Greek Easter, called “Pascha” or “Πάσχα” in Greek, is a holiday in the Greek Orthodox Church to celebrate the death and resurrection of their Savior, Jesus Christ. This celebration lasts for a week and a day, starting with “Saturday of Lazarus” and running through the following Sunday. Unlike the Western Church’s celebration of Easter, the date of Pascha is based on the Julian calendar, as opposed to the Gregorian calendar. In addition, Pascha must be after the Jewish celebration of Passover, and the holiday must fall on the first Sunday following the first full moon after the Spring Equinox.
The first day of celebration, called “Saturday of Lazarus,” is the day before Palm Sunday. It celebrates the resurrection of Lazarus of Bethany. Jesus brought Lazarus back to life four days after his death. It is one of the most prominent of Jesus’s miracles. On this day, children go door to door collecting money and eggs. Spice breads, called “Lazarákia,” are traditionally eaten. On Palm Sunday, Greeks celebrate the day Jesus was welcomed as the Messiah and King. Palm was waived in the air as a symbol of Christ’s victory over evil and the devil.
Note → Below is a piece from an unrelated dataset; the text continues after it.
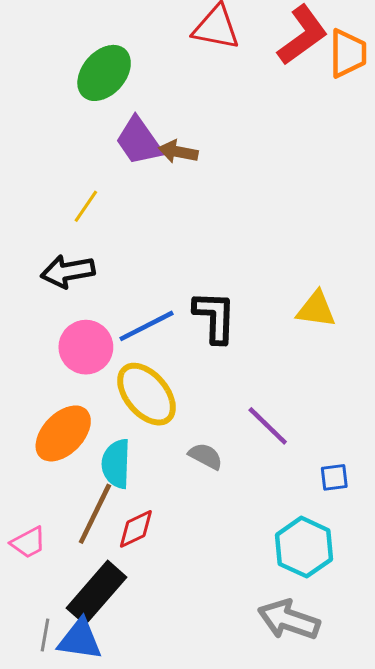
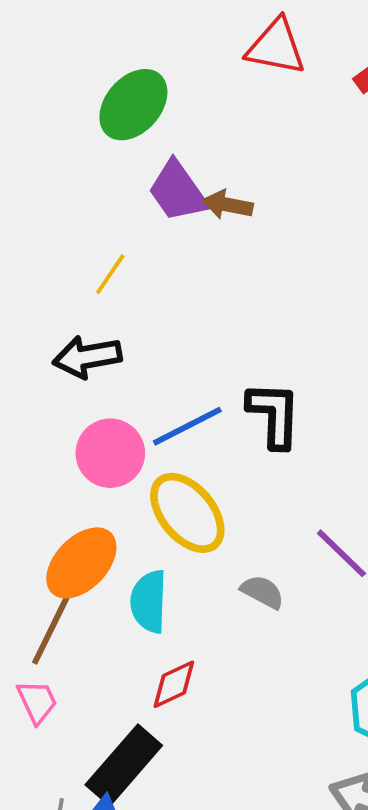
brown line: (95, 514) -> (53, 627), moved
pink trapezoid: (28, 543) -> (37, 702), turned -87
The next major celebration leading up to Pascha is Holy Wednesday. In the evening, the Orthodox Church administers “Holy Unction,” one of the “Holy Mysteries” or Sacraments. “Holy Unction,” which consists of being anointed with blessed holy oils, renews physical and spiritual health. This “Holy Mystery” is unique to the Orthodox Church, and can, therefore, only be received by Orthodox Church members. Holy Thursday, an important day in the Easter Tritium, marks the day of the Last Supper. The Last Supper is the last meal that Jesus had with his Apostles before he was betrayed, sentenced to death and crucified. It was at this meal that Jesus first transformed the bread and wine into his Body and Blood. Thursday evening, during the Passion service, there is a reading from all 12 Gospels, which depict the last supper through Jesus’ burial.
Good Friday is one of the most solemn days within the Church. This is the day that Jesus’s death is mourned. During Friday’s service, the priest removes the body of Jesus Christ from the cross, wraps it in a white sheet, and places it onto the altar while chanting a mourning hymn. A cloth that is painted or embroidered with the Body of Christ is carried and processed around the church, before being placed into the Sepulcher, which is a structure that symbolically represents the Tomb of Christ.
While there is a common misconception that Holy Saturday is a “day off of sorrow” between Good Friday and Pascha, the opposite is true. While Jesus’s physical body is lying in the tomb and it appears that Death has overcome Life, the reverse is occurring. Orthodox Christians believe that Jesus’s soul descends down to Hades during this time, is unable to be held, and eventually rises. This symbolizes that Hades’ hold on Jesus’ soul, as well the souls of the people, is no more and the souls are free. During Saturday evening’s service, the Church is covered in dark colors, and all of the hymns end with a verse announcing the resurrection.
At a midnight service on Pascha, the Greek Orthodox Church celebrates the rising of their Savior, Jesus Christ. As midnight approaches, the “Odes of Lament” of the previous day are repeated. At this time, the Church is in complete darkness and the members are holding candles. When midnight strikes, the priest lights the vigil candle, and then proceeds to light those of the attendees while singing the hymn “Come ye and receive light from the unwaning life, and glorify Christ, who arose from the dead.” The congregation gradually joins in. The candles symbolize their deep faith in the Lord and Savior Jesus Christ. From that point on, the Church proceeds in a joyous atmosphere with readings proclaiming Jesus’ resurrection.